Abu Dhabi Tourism Authority (ADTA)

Agency overview
- Formed: 2004
- Dissolved: 2 October 2012
- Superseding agency: Abu Dhabi Department of Culture and Tourism;
- Jurisdiction: Emirate of Abu Dhabi
- Agency executives: Sultan bin Tahnoon Al Nahyan, Chairman; Ahmed Al Mazrouei, Vice Chairman; Mubarak Hamad Al Muhairi, Director General;
- Website: www.abudhabitourism.ae

= Abu Dhabi Tourism Authority =

Defunct tourism agency in the UAE

Abu Dhabi Tourism Authority (ADTA) was a statutory body in the United Arab Emirates established in 2004 under the Government of Abu Dhabi’s economic diversification strategy. The authority had wide-ranging responsibilities for the promotion and development of the emirate’s tourism industry and international positioning as a destination of distinction.

┄┄┄┄┄┄

* Task brief *
According to the Abu Dhabi Tourism Authority text, on what date was the authority dissolved? The entries that follow have nothing to do with the Abu Dhabi Tourism Authority text.

┄┄┄┄┄┄

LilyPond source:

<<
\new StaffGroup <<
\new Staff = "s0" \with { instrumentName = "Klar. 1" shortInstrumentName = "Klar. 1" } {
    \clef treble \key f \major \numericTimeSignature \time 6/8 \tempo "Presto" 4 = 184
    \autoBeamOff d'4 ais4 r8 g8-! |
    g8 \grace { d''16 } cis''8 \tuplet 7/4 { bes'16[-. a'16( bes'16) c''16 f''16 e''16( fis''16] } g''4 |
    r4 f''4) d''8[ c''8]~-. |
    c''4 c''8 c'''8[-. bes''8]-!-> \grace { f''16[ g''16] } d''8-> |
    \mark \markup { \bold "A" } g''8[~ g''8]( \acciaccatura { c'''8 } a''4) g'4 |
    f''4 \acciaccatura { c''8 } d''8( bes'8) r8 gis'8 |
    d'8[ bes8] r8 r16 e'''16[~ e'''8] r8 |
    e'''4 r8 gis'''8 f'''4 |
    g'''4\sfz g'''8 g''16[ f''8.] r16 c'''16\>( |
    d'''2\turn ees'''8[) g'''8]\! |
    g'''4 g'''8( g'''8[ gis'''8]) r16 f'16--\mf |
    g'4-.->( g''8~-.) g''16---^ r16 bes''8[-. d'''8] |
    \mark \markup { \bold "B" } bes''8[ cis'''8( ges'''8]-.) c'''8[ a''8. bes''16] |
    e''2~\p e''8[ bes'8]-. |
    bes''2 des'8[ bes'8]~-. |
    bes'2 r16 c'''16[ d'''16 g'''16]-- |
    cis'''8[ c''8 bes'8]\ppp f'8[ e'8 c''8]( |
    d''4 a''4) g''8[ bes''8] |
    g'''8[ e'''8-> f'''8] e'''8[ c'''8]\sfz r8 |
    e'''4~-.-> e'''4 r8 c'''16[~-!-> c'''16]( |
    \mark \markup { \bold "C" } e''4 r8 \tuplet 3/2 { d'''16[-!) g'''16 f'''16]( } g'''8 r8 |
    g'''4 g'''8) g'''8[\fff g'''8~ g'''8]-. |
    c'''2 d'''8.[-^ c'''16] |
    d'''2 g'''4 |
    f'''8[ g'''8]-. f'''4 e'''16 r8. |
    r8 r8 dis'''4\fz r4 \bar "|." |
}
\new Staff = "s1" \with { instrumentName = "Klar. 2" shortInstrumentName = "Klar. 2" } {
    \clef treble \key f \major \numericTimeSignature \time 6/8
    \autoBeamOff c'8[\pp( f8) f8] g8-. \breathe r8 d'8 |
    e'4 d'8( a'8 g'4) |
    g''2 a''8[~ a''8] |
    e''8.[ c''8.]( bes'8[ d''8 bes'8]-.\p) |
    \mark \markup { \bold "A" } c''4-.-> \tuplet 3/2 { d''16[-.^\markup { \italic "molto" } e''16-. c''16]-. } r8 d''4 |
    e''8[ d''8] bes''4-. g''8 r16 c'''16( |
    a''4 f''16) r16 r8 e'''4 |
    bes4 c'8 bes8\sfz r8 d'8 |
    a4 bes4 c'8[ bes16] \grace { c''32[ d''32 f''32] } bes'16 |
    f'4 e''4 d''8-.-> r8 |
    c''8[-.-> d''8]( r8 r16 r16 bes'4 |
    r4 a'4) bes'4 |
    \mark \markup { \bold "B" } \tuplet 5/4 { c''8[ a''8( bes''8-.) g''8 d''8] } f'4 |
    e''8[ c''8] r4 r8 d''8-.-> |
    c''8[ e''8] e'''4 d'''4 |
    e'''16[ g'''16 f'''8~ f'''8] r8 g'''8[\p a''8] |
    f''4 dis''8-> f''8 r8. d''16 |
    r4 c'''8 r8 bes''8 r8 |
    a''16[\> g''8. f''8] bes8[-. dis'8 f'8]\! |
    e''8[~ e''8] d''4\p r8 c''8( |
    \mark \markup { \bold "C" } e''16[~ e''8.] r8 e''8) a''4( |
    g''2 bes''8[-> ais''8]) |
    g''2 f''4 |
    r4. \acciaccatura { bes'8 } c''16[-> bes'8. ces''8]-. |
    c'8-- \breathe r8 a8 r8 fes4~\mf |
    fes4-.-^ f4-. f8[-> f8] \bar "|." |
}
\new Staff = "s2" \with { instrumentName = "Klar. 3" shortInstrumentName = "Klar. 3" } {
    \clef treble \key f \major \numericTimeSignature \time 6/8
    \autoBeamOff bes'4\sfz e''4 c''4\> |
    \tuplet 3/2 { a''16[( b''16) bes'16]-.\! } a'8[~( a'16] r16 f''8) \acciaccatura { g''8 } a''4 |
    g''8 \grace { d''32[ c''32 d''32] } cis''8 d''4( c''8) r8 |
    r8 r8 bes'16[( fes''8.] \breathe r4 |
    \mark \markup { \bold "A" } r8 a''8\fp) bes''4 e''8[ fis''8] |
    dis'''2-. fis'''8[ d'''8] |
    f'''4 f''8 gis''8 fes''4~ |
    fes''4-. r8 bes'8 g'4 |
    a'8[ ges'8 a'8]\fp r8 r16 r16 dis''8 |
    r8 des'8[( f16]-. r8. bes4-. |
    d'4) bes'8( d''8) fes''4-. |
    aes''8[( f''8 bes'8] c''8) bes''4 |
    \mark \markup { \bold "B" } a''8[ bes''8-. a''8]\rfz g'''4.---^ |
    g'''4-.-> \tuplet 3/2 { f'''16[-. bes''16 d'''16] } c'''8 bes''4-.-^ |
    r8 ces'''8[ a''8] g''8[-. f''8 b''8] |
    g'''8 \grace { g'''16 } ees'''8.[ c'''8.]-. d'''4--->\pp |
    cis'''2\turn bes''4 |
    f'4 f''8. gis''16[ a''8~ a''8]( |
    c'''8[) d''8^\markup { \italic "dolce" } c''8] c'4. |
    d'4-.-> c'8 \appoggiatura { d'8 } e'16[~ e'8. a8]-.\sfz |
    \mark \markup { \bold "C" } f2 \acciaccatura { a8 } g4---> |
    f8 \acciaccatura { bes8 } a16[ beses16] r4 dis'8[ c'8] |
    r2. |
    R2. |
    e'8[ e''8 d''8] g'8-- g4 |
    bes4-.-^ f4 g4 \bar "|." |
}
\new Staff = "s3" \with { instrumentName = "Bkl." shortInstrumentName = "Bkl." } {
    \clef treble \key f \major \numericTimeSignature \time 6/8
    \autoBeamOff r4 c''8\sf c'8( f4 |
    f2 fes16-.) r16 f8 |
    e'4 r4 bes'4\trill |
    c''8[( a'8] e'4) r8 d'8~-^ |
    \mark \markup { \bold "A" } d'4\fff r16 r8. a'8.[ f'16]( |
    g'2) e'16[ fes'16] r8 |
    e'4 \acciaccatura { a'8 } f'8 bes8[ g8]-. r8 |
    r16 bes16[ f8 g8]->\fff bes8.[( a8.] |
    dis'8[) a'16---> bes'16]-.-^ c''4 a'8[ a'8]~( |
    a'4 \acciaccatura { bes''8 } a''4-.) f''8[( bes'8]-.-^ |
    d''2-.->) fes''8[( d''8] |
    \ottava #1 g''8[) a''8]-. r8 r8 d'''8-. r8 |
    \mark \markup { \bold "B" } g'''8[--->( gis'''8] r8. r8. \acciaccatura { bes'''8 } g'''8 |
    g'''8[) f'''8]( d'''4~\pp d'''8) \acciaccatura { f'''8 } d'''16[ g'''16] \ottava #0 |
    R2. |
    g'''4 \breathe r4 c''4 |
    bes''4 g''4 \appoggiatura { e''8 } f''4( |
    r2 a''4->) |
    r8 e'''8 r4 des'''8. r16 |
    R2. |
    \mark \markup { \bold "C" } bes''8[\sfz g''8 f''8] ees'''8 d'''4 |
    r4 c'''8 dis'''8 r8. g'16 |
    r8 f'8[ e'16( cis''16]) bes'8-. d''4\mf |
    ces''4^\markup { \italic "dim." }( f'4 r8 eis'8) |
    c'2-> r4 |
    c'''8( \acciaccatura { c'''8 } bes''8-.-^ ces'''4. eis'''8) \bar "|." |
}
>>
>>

┄┄┄┄┄┄

* Task solution *
2 October 2012